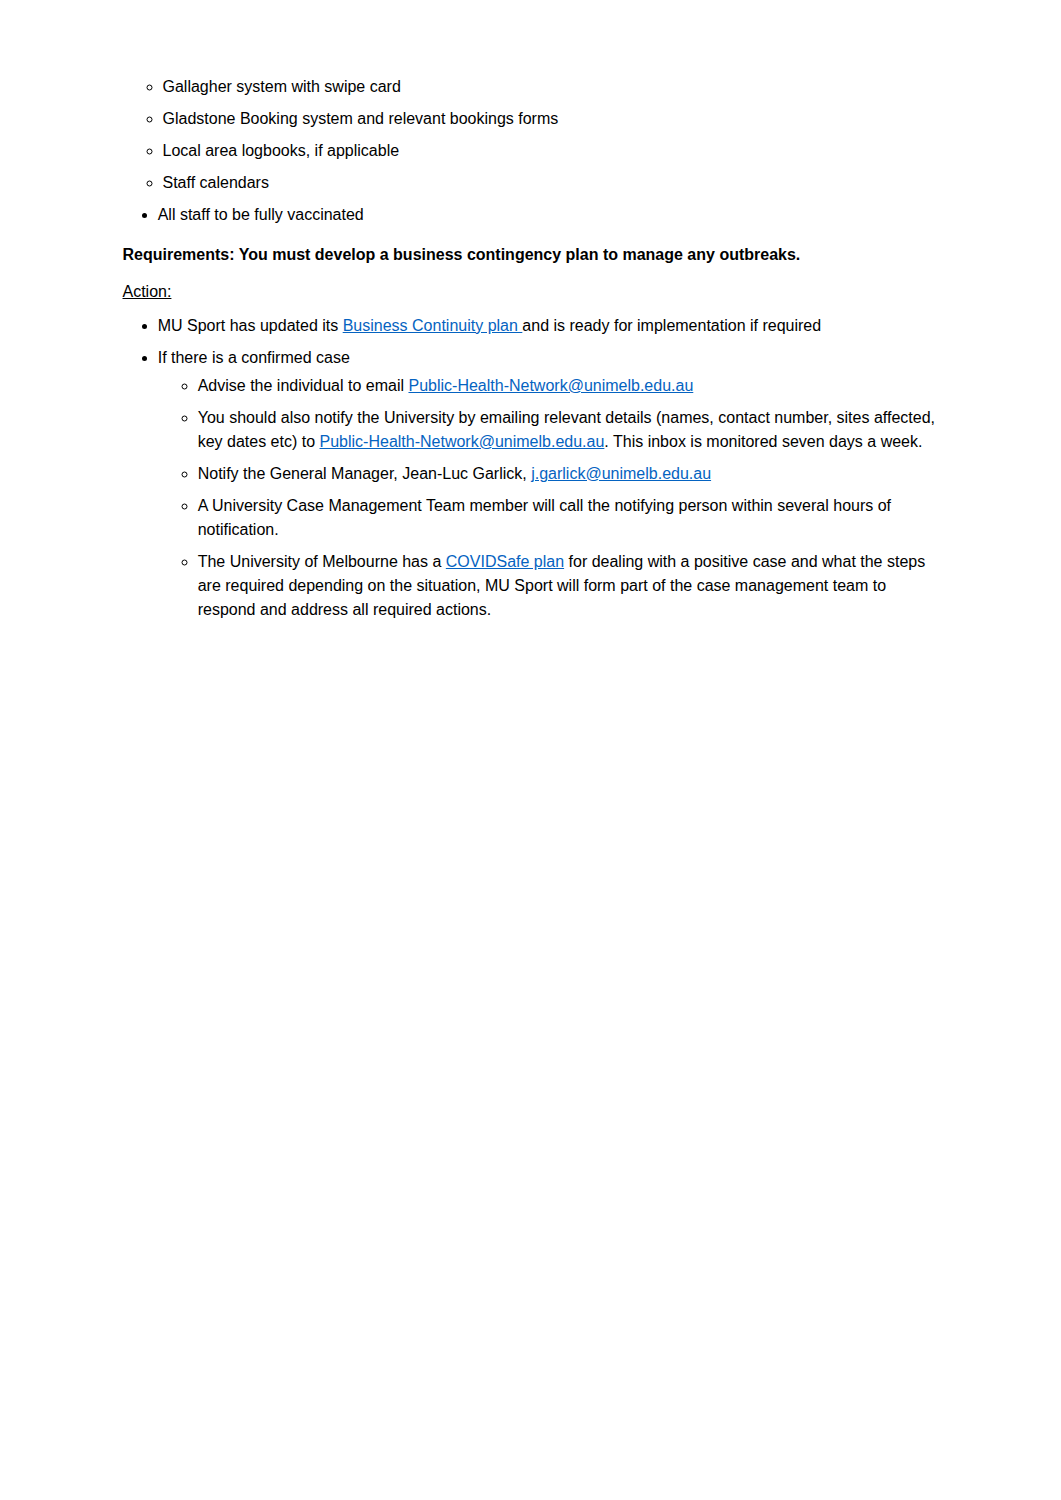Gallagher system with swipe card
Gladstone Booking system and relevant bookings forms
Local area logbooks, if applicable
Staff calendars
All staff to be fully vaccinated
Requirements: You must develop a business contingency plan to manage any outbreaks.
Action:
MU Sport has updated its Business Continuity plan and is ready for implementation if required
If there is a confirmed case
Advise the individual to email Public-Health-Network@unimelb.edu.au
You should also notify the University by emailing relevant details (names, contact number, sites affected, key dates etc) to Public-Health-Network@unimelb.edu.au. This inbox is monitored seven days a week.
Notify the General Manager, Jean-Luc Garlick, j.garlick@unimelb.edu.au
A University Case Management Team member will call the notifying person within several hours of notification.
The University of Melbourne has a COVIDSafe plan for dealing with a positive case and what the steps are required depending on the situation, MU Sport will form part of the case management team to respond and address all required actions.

★ ★ ★ ★ ★ ★ ★

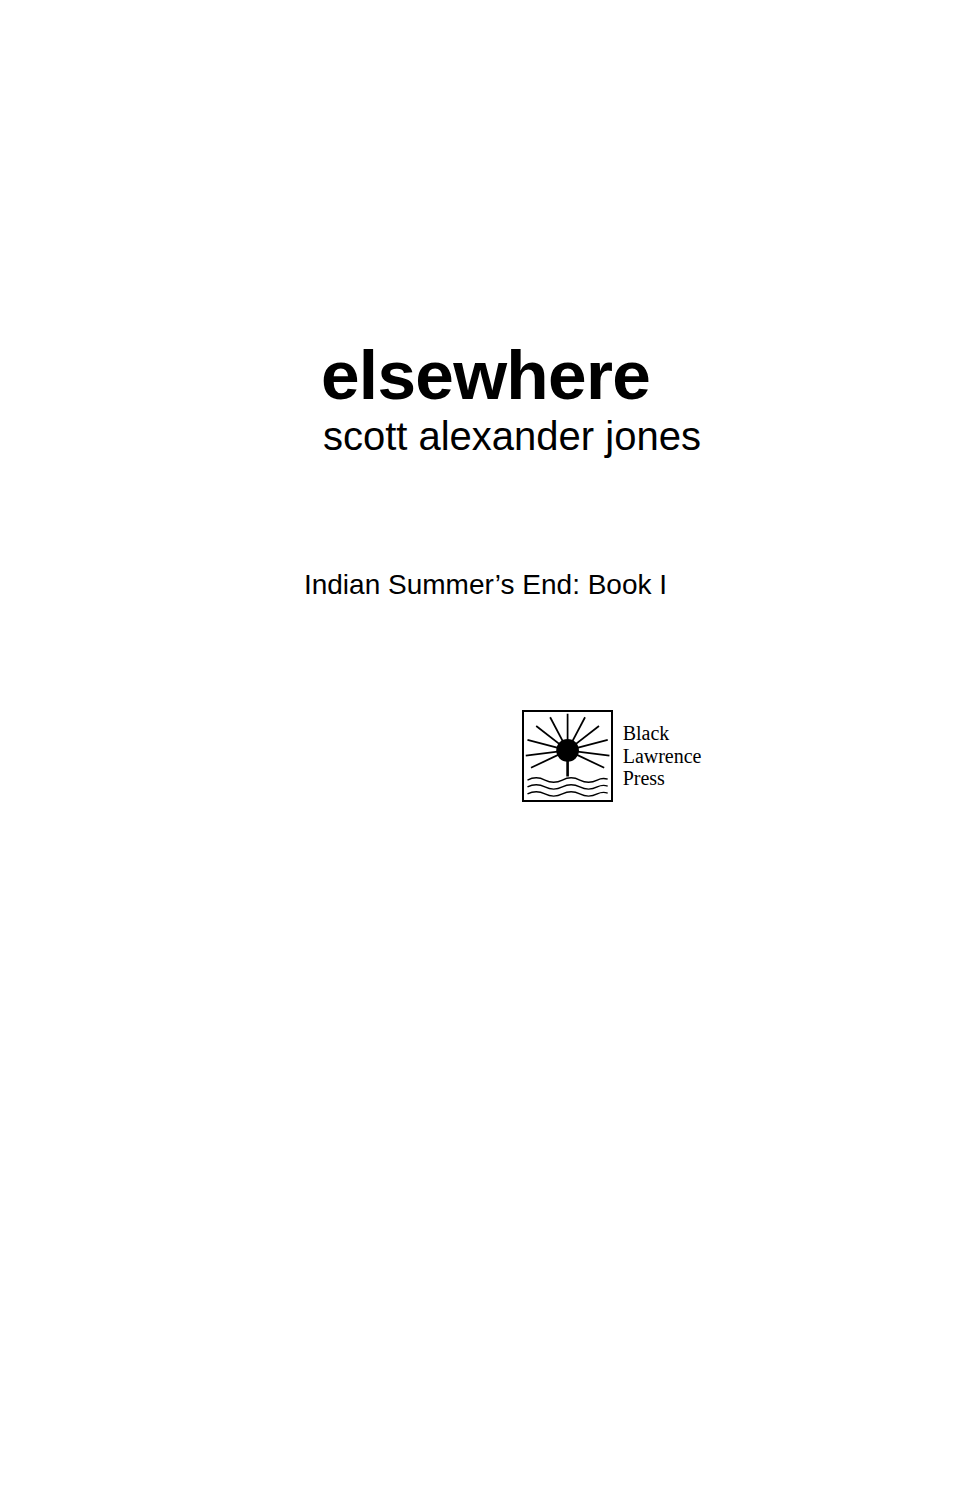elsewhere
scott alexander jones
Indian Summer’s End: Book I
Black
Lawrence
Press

★ ★ ★ ★ ★ ★ ★

■ Task prompt:
Note each line of the entries that has "Health" in it, and copy those lines.

■ Exercise result:
Advise the individual to email Public-Health-Network@unimelb.edu.au
You should also notify the University by emailing relevant details (names, contact number, sites affected, key dates etc) to Public-Health-Network@unimelb.edu.au. This inbox is monitored seven days a week.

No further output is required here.